Im an inermedate rider looking to get a board that will progess with me! 

I'm 5'11" and weigh about 90-95kg so i think these boards are perfect for me just cant decide which 
I think the option would b better as the k2 is more for beginners progressing

your advice woud be great!

Heres the boards and specs 

K2 Format

K2 Format Snowboard - A.T.L.A.S Series 2009 UK Snowboard, Kite and Ski Shop, Burton and Ride Snowboards, Salomon, K2 Skis, Flow Bindings, 32 Boots












or the 07/08 Option Franchise

161 OPTION FRANCHISE snowboard SALE ON NOW * FREE DELIVERY & BAG


----------



## Nivek (Jan 24, 2008)

I'd really spend the extra $20 bucks and get a Stairmaster or Scaremaster. Its the exact same board with different sets of graphics. Get the 159...But whats your boot size? That could change things.


----------



## stani (Jan 10, 2009)

Boot size us 10.5


----------



## stani (Jan 10, 2009)

Isn't the stairmaster a more park focussed board thn all mountain?

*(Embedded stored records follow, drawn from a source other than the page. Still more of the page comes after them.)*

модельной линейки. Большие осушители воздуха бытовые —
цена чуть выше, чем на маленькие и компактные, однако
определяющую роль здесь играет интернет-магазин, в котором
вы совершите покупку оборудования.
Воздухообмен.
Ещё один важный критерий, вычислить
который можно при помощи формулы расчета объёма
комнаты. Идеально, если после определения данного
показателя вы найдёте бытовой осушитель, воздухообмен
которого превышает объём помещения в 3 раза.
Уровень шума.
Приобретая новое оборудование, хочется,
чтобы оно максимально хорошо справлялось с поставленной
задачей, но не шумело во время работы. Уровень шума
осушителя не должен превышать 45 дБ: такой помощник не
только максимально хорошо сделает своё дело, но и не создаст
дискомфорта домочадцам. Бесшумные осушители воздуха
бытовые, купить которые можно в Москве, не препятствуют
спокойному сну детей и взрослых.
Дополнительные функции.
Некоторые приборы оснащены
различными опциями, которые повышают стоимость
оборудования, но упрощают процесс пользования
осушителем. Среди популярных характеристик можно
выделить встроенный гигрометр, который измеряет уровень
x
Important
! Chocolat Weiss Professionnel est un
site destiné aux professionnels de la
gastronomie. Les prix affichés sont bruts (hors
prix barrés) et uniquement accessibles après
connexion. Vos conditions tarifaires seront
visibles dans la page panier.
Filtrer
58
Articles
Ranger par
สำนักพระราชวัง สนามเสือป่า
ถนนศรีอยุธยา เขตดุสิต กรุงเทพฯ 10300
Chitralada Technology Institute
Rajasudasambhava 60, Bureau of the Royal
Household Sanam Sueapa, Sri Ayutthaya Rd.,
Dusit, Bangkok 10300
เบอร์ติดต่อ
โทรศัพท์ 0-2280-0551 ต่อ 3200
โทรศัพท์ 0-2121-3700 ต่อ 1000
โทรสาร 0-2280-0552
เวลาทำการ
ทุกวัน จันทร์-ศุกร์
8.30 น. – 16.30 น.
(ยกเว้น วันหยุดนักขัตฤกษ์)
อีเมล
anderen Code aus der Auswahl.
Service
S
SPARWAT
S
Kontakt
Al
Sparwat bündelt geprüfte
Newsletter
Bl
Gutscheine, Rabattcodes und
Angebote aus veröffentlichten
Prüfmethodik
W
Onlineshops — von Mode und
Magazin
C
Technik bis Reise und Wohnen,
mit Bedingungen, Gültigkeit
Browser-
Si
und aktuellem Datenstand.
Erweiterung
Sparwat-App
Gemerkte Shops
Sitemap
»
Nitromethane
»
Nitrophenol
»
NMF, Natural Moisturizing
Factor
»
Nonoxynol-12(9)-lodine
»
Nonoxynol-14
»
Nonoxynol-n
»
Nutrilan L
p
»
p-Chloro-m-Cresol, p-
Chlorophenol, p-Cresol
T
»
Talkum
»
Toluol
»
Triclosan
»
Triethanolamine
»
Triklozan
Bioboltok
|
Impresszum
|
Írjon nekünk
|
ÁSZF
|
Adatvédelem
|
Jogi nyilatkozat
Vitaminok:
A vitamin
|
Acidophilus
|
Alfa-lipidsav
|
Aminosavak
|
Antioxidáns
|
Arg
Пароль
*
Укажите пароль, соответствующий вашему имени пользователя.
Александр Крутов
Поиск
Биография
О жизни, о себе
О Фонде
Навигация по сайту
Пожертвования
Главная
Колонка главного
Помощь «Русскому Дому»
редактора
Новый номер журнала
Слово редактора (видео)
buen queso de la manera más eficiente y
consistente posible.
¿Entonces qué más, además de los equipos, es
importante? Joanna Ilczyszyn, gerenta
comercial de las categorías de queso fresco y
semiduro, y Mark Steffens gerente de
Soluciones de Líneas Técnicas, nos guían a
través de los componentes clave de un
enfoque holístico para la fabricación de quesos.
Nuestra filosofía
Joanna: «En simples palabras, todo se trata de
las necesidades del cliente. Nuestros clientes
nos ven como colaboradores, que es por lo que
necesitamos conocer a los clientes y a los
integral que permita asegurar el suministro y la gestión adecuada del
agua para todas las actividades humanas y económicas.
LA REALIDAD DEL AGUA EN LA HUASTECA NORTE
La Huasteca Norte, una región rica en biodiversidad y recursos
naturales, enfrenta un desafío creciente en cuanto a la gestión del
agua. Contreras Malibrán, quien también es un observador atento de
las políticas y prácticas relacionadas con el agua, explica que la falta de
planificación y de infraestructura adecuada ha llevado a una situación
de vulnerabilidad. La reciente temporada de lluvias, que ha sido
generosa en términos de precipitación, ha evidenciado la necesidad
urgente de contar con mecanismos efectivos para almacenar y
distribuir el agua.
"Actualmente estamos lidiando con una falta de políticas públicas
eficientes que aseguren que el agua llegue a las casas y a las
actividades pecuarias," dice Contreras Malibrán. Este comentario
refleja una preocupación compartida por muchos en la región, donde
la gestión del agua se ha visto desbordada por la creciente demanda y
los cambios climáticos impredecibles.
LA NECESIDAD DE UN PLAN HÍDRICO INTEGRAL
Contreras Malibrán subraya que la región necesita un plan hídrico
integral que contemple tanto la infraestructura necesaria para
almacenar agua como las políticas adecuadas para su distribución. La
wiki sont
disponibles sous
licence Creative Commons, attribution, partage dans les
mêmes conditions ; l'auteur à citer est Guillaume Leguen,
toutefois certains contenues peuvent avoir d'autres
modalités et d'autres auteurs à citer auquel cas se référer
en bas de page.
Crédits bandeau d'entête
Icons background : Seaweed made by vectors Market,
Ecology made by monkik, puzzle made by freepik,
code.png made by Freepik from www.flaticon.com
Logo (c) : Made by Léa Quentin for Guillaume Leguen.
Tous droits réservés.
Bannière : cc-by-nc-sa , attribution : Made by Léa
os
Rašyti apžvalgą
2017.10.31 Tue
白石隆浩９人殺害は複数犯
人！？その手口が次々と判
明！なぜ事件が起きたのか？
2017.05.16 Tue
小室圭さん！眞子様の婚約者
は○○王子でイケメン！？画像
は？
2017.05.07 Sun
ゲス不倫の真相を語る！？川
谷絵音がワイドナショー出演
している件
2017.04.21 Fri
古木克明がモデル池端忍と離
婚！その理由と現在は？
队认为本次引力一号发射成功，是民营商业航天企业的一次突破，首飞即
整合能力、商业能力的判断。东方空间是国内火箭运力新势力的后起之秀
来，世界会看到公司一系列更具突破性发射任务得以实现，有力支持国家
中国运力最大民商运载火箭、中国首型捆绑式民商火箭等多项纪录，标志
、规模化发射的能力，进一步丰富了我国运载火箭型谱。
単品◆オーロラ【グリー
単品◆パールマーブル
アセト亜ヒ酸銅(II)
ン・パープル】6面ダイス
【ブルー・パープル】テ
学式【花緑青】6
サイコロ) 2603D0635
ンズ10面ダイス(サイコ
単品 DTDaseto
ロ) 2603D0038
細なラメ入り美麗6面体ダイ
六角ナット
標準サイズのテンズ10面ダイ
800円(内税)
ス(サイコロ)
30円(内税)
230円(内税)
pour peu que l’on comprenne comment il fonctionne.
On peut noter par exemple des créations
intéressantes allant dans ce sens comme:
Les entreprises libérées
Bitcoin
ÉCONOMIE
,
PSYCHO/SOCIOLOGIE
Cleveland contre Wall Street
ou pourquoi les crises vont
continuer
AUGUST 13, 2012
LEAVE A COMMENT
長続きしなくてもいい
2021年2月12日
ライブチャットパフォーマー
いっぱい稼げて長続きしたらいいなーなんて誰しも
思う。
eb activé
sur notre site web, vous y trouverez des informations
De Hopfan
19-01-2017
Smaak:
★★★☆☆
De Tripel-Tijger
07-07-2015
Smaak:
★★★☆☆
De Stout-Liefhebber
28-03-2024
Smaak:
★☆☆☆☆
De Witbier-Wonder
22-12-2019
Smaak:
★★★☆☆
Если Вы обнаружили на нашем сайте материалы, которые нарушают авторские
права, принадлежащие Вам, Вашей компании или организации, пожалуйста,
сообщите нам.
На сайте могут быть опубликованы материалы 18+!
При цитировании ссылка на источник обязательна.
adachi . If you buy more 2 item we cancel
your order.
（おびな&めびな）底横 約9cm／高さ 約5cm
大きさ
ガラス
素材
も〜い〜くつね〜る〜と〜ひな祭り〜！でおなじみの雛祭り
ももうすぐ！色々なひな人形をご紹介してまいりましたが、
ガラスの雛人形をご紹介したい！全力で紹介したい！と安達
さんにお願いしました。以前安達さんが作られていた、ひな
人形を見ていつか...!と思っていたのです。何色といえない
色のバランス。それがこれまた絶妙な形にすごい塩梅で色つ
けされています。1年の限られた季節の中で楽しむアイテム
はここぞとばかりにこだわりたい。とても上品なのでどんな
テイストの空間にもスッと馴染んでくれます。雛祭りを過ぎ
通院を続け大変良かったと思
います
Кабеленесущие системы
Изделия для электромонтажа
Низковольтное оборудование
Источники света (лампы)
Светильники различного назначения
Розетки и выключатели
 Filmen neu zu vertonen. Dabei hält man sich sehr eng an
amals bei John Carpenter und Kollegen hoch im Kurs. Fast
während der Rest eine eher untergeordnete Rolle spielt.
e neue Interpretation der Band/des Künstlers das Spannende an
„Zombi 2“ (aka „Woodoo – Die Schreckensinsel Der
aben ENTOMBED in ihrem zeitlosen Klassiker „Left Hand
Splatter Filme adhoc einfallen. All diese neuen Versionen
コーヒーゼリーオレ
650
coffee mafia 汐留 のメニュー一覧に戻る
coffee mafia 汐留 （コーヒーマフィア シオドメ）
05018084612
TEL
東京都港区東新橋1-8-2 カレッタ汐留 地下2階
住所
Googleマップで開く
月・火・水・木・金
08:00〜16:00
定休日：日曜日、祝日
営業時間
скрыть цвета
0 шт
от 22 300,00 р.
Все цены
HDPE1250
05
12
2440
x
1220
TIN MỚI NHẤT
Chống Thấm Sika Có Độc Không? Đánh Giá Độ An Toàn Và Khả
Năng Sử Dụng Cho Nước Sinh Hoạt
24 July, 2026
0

Which would you recommend out of the option and the k2


----------



## Nivek (Jan 24, 2008)

Yeah it is 'technically' a park board but I loved it for everything I could throw at it. I recommend it over the other two because I think its a better board for your money. If you just don't want it though then I recommend the K2. Overall they make better boards than Option.


----------



## legallyillegal (Oct 6, 2008)

franchise = "new" sansalone = stiff = better than that beginner k2


----------



## stani (Jan 10, 2009)

is it to stiff to do a bit of park on aswell though???


----------



## legallyillegal (Oct 6, 2008)

it's not a jibstick, if that's what you're asking


----------



## stani (Jan 10, 2009)

i just want a decent all mountain board that i can take in the park when it takes my fancy so i can develope my freestyle skills


----------



## markee (Jan 1, 2009)

Don't buy the Format. It's a noobstick.


----------



## stani (Jan 10, 2009)

thats what i wanted to hear, i think i will buy the option as im pretty heavy at 90+ kgs and should be easier to bend it


----------